What those activists never did was serenely look to government for change, or docilely tut-tut when it lagged. And this is where the analogy to slavery becomes unserviceable, because in Canada today, a deadening government hand that dispenses grants and licences assures that activism is mostly tut-tutting. Any Canadian researcher or NGO that would tweak the governmental nose as vigorously as American NGOs regularly do had better not require government supports, because those would disappear quickly. With activist professors and organizations substantially muted, although not silenced, Canadian governments can get away with behaving lethargically—or worse. Who else has the depth of knowledge and staying power to challenge them effectively?

This self-censorship, more than any single phenomenon, makes it possible for Canada to be such a pathetic laggard on human trafficking. I mean no disrespect to Perrin and like-minded activists—they have my undying admiration—but when confronted with successive federal governments that squandered a whole decade after the Palermo Protocol without bothering to legislate the laws that other advanced countries take for granted, and when faced with arrogant CIC and CBSA bureaucrats who will not sully their pristine air by meeting with NGOs, the gloves must come off. Perrin deserves thanks for making the cerebral case for an anti-trafficking cause in Canada. Now he and others must make a corporeal, pugilistic movement out of it, as the slavery abolitionists did centuries ago.
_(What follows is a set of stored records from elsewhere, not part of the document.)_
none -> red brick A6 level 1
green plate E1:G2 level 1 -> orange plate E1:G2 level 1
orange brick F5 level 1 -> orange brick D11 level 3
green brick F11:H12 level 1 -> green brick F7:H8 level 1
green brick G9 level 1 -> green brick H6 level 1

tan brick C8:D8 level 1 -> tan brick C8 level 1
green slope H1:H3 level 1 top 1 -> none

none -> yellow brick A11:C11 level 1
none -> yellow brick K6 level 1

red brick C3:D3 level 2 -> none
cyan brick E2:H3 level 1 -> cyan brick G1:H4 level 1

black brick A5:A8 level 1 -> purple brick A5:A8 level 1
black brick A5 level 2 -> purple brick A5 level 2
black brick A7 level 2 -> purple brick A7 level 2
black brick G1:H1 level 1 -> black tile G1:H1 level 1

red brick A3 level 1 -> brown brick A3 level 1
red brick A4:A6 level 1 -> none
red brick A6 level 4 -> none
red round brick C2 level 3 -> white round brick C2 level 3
A review in the LRC is not the place to discuss activist strategy, but this movement needs more of it. The funding and tactics definitely should not be made in Canada, but should be brought in from foreign philanthropies, for whom Canada’s true colours on human trafficking are a dispassionate matter of evidence rather than what governments are comfortable hearing. On the whole those tactics should be a hell of a lot less polite, and should pick off the easy targets first (Craigslist boycott, anyone?). If that makes you nervous, ask yourself if what is being done to Our Little Pocahontas and so many others is polite at all—and ask yourself what kind of country would keep letting it happen.

Amir Attaran is a lawyer and scientist and Canada Research Chair in Law, Population Health and Global Development Policy in the Faculties of Law and Medicine at the University of Ottawa.